▸ **Job**: Under no circumstances alter the records; copy each one exactly.

[Dataset items]

----------------------------------------

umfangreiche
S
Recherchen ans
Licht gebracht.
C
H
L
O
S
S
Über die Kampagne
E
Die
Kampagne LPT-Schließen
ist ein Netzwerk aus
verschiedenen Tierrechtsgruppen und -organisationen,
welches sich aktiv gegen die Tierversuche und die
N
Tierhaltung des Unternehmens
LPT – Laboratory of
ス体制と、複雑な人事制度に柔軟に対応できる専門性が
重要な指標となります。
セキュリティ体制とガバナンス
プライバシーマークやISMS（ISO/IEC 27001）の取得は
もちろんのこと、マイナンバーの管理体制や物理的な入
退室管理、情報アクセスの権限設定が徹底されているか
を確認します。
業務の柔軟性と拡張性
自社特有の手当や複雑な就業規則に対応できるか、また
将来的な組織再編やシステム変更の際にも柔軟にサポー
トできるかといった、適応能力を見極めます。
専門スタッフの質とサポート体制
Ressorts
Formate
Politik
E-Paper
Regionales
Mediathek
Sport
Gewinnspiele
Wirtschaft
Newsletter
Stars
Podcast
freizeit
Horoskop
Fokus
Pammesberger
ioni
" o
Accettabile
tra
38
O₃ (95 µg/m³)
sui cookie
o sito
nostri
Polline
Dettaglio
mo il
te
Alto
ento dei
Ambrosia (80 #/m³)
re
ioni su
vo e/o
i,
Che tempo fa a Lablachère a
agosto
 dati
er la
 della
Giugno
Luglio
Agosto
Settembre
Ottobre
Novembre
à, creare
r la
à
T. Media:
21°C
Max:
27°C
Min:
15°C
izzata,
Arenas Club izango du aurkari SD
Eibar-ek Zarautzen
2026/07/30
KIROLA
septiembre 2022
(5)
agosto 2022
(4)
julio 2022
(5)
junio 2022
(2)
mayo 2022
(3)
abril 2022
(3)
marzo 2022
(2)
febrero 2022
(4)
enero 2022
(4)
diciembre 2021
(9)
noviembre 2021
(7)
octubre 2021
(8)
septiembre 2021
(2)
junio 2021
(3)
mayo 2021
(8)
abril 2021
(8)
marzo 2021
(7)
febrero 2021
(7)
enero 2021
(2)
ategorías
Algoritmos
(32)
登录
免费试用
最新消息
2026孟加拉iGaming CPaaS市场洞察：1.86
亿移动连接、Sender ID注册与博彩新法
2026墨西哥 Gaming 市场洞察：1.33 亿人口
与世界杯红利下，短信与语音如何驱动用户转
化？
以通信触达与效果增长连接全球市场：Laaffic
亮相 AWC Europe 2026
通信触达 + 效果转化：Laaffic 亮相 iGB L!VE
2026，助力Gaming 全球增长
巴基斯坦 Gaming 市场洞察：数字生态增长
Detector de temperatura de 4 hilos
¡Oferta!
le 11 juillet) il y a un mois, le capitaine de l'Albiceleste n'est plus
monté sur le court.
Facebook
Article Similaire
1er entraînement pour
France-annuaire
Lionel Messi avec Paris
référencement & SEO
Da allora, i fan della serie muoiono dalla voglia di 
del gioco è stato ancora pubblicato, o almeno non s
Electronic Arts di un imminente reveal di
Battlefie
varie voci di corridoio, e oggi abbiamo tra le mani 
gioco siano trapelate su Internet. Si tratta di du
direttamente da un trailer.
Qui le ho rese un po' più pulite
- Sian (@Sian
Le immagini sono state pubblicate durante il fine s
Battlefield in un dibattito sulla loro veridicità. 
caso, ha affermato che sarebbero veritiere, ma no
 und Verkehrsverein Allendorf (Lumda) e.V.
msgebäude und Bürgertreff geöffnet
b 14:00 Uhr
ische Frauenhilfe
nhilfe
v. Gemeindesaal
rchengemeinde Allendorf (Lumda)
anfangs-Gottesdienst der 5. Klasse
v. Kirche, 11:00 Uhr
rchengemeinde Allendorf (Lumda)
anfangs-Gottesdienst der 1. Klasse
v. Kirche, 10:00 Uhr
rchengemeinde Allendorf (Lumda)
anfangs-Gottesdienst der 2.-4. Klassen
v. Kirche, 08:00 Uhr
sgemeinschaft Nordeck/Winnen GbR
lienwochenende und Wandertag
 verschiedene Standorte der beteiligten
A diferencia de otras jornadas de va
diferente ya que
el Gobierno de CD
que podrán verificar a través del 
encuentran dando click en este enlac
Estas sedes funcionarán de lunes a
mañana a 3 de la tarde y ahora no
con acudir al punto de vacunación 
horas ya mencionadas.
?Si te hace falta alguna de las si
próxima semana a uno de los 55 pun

----------------------------------------

▸ **Task answer**:
umfangreiche
S
Recherchen ans
Licht gebracht.
C
H
L
O
S
S
Über die Kampagne
E
Die
Kampagne LPT-Schließen
ist ein Netzwerk aus
verschiedenen Tierrechtsgruppen und -organisationen,
welches sich aktiv gegen die Tierversuche und die
N
Tierhaltung des Unternehmens
LPT – Laboratory of
ス体制と、複雑な人事制度に柔軟に対応できる専門性が
重要な指標となります。
セキュリティ体制とガバナンス
プライバシーマークやISMS（ISO/IEC 27001）の取得は
もちろんのこと、マイナンバーの管理体制や物理的な入
退室管理、情報アクセスの権限設定が徹底されているか
を確認します。
業務の柔軟性と拡張性
自社特有の手当や複雑な就業規則に対応できるか、また
将来的な組織再編やシステム変更の際にも柔軟にサポー
トできるかといった、適応能力を見極めます。
専門スタッフの質とサポート体制
Ressorts
Formate
Politik
E-Paper
Regionales
Mediathek
Sport
Gewinnspiele
Wirtschaft
Newsletter
Stars
Podcast
freizeit
Horoskop
Fokus
Pammesberger
ioni
" o
Accettabile
tra
38
O₃ (95 µg/m³)
sui cookie
o sito
nostri
Polline
Dettaglio
mo il
te
Alto
ento dei
Ambrosia (80 #/m³)
re
ioni su
vo e/o
i,
Che tempo fa a Lablachère a
agosto
 dati
er la
 della
Giugno
Luglio
Agosto
Settembre
Ottobre
Novembre
à, creare
r la
à
T. Media:
21°C
Max:
27°C
Min:
15°C
izzata,
Arenas Club izango du aurkari SD
Eibar-ek Zarautzen
2026/07/30
KIROLA
septiembre 2022
(5)
agosto 2022
(4)
julio 2022
(5)
junio 2022
(2)
mayo 2022
(3)
abril 2022
(3)
marzo 2022
(2)
febrero 2022
(4)
enero 2022
(4)
diciembre 2021
(9)
noviembre 2021
(7)
octubre 2021
(8)
septiembre 2021
(2)
junio 2021
(3)
mayo 2021
(8)
abril 2021
(8)
marzo 2021
(7)
febrero 2021
(7)
enero 2021
(2)
ategorías
Algoritmos
(32)
登录
免费试用
最新消息
2026孟加拉iGaming CPaaS市场洞察：1.86
亿移动连接、Sender ID注册与博彩新法
2026墨西哥 Gaming 市场洞察：1.33 亿人口
与世界杯红利下，短信与语音如何驱动用户转
化？
以通信触达与效果增长连接全球市场：Laaffic
亮相 AWC Europe 2026
通信触达 + 效果转化：Laaffic 亮相 iGB L!VE
2026，助力Gaming 全球增长
巴基斯坦 Gaming 市场洞察：数字生态增长
Detector de temperatura de 4 hilos
¡Oferta!
le 11 juillet) il y a un mois, le capitaine de l'Albiceleste n'est plus
monté sur le court.
Facebook
Article Similaire
1er entraînement pour
France-annuaire
Lionel Messi avec Paris
référencement & SEO
Da allora, i fan della serie muoiono dalla voglia di 
del gioco è stato ancora pubblicato, o almeno non s
Electronic Arts di un imminente reveal di
Battlefie
varie voci di corridoio, e oggi abbiamo tra le mani 
gioco siano trapelate su Internet. Si tratta di du
direttamente da un trailer.
Qui le ho rese un po' più pulite
- Sian (@Sian
Le immagini sono state pubblicate durante il fine s
Battlefield in un dibattito sulla loro veridicità. 
caso, ha affermato che sarebbero veritiere, ma no
 und Verkehrsverein Allendorf (Lumda) e.V.
msgebäude und Bürgertreff geöffnet
b 14:00 Uhr
ische Frauenhilfe
nhilfe
v. Gemeindesaal
rchengemeinde Allendorf (Lumda)
anfangs-Gottesdienst der 5. Klasse
v. Kirche, 11:00 Uhr
rchengemeinde Allendorf (Lumda)
anfangs-Gottesdienst der 1. Klasse
v. Kirche, 10:00 Uhr
rchengemeinde Allendorf (Lumda)
anfangs-Gottesdienst der 2.-4. Klassen
v. Kirche, 08:00 Uhr
sgemeinschaft Nordeck/Winnen GbR
lienwochenende und Wandertag
 verschiedene Standorte der beteiligten
A diferencia de otras jornadas de va
diferente ya que
el Gobierno de CD
que podrán verificar a través del 
encuentran dando click en este enlac
Estas sedes funcionarán de lunes a
mañana a 3 de la tarde y ahora no
con acudir al punto de vacunación 
horas ya mencionadas.
?Si te hace falta alguna de las si
próxima semana a uno de los 55 pun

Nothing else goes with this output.